I took three of the previous four paragraphs, more or less, from online somewhere–and I did so because it was the president speaking, and I think he said it best.
But imagine this: In my parents’ lifetime there was a president of this country who at 39 years of age was stricken by what was then thought of as a childhood disease–polio. Of course I’m referring to Franklin Roosevelt. Could you imagine such a malady affecting a sitting president today? Or that, in this day and age, someone with such a condition would even consider running for that office? Of course not! And not because of the optics of it. Think Dr. Jonas Salk. Or should I have written “thank?”
The man became a national hero and the disease became a thing of the past. I have never known anyone with polio–and I’d be willing to bet big that, on these shores at least, I never will.
That said, another thing I’ll never do is get a flu shot.
I have nothing against flu shots, and I’m not skeptical about their efficaciousness. Even if they provide an effective protection of 25%, still, that’s better than nothing for those who think they need them. And the peace of mind factor is likely to be beneficial in its own right. But I have peace of mind because I haven’t had the flu in 40 years. Flu season comes and goes and I simply do not contract the virus.

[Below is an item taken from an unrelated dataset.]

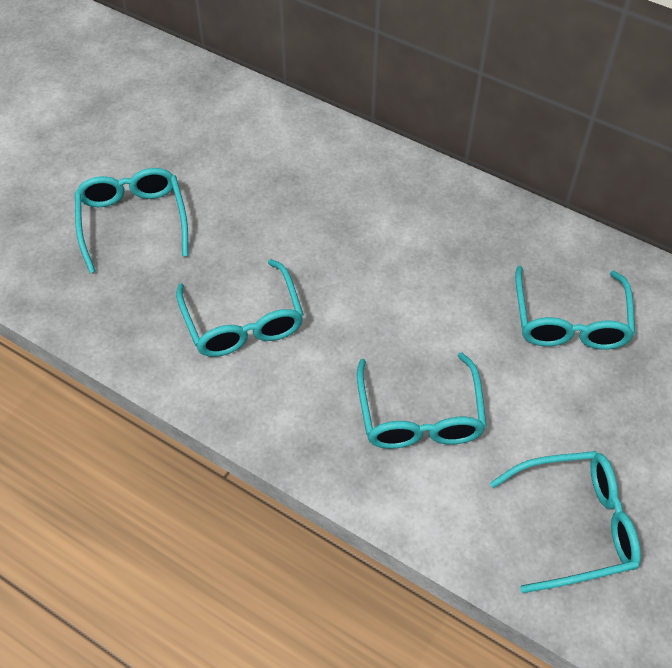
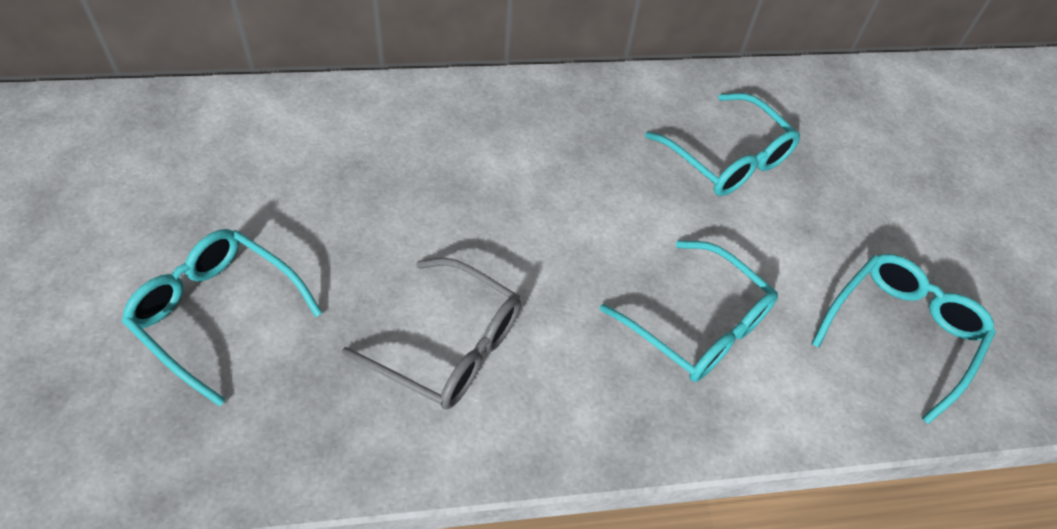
camera: 45 degrees left, 0 degrees up
turquoise glasses [176,259,304,357] -> grey glasses [342,258,521,409]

Not any more, I mean. Not since the mid 1970s, when–twice–I suffered with what I suspect were two different strains of influenza. Each time I was properly sick for 10 days to two weeks and, as I’ve previously said about passing a kidney stone, death seemed like an attractive option. I don’t mean the kind of flu that I’ve heard described as akin to a truly ferocious cold–those were the kinder, gentler symptoms that only appeared toward the end of each bout. I’m talking about the kind of sick where you can’t keep anything down, including water, and you have to gingerly suck on a wrung-out towel so you don’t die of dehydration.
But all that was 40 years ago. Apart from scaring my parents half to death, the result, practically speaking, is that I’ve never really been sick since then–certainly not with the flu. And I consider it to have been well worth the bother for what has thus far proved to be an immunity.
I don’t remember there having been anything like a flu shot in those days. If there had been, you can bet I would have taken it.